Work instructions:
Copies of all lines that contain "Figure" are needed; take them from the data below.

Data for review:
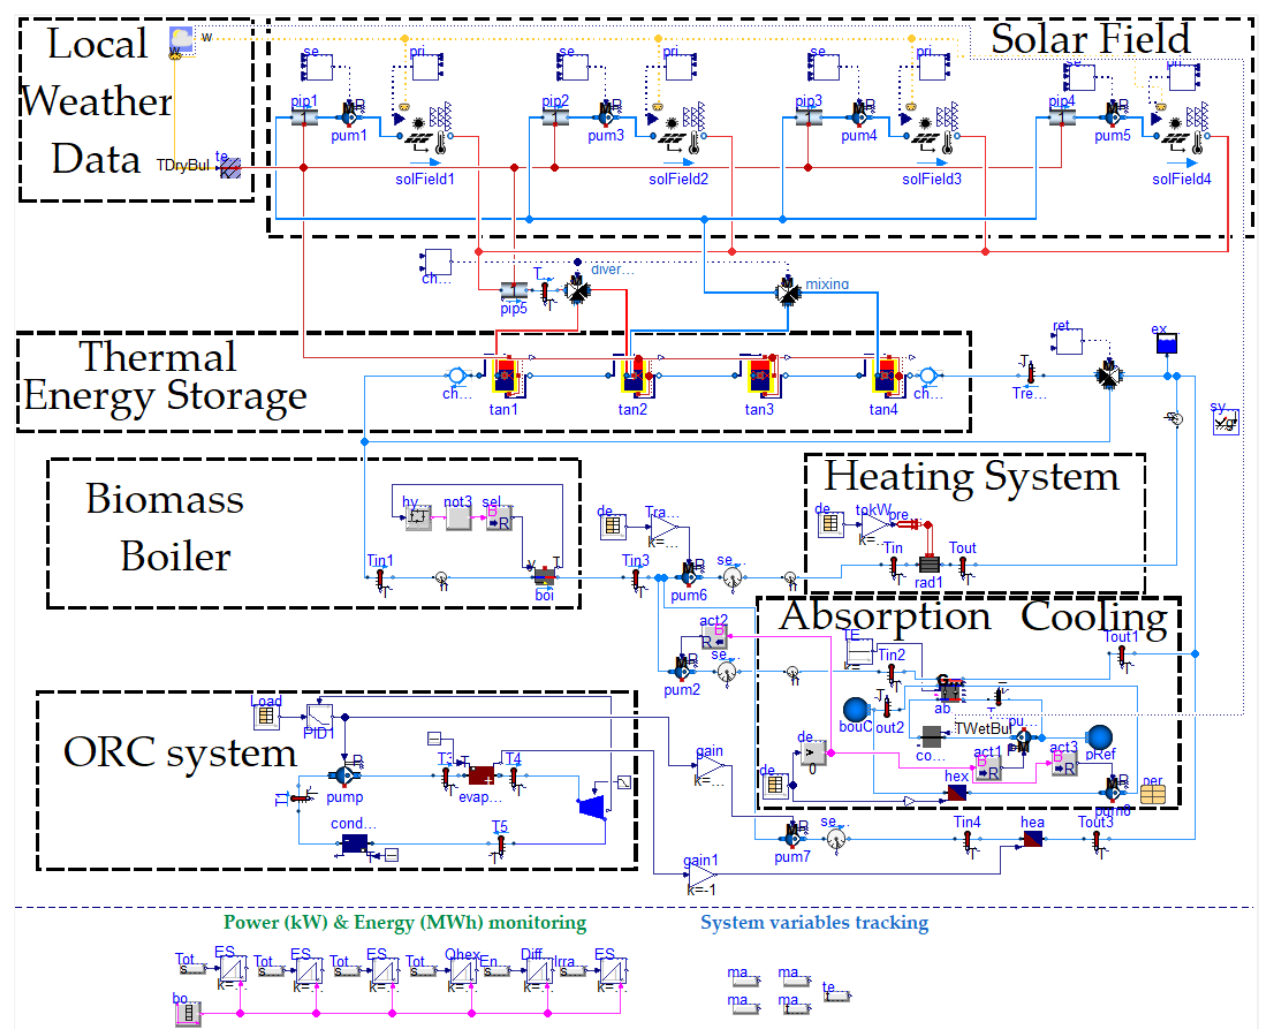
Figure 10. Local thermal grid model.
---
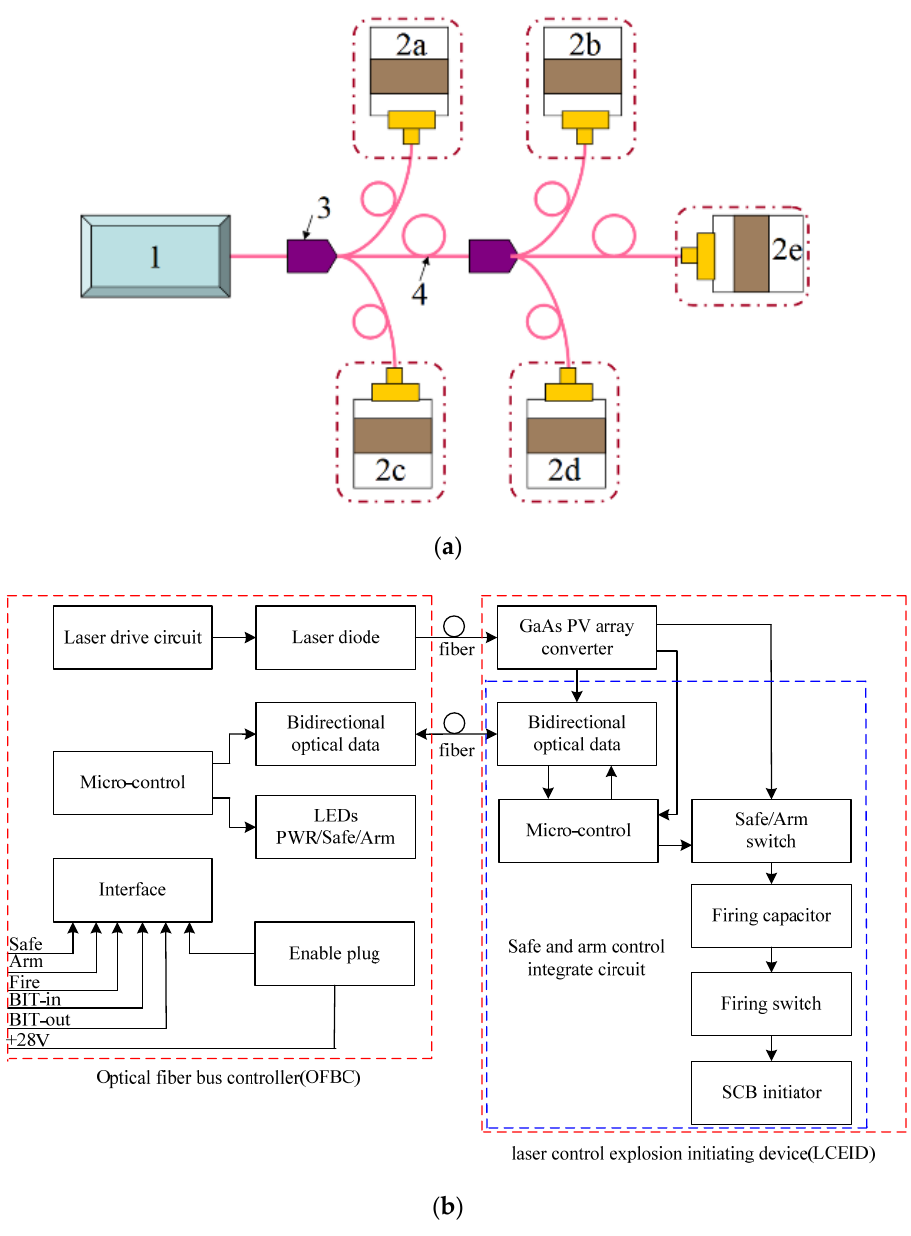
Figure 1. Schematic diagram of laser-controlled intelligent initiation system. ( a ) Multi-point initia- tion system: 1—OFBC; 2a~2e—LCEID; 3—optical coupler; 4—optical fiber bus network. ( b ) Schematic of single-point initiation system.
---
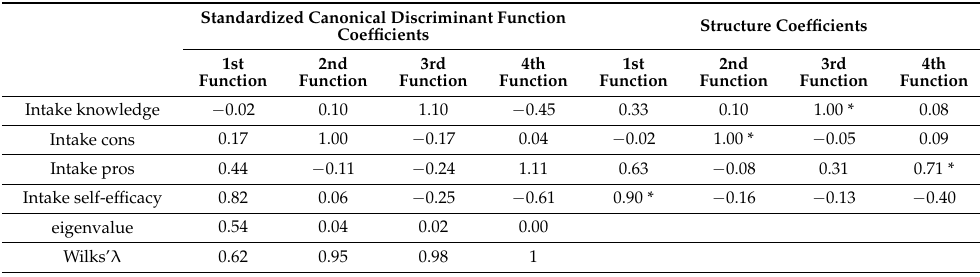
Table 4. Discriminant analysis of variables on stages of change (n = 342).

Answer for the task:
Figure 10. Local thermal grid model.
Figure 1. Schematic diagram of laser-controlled intelligent initiation system. ( a ) Multi-point initia- tion system: 1—OFBC; 2a~2e—LCEID; 3—optical coupler; 4—optical fiber bus network. ( b ) Schematic of single-point initiation system.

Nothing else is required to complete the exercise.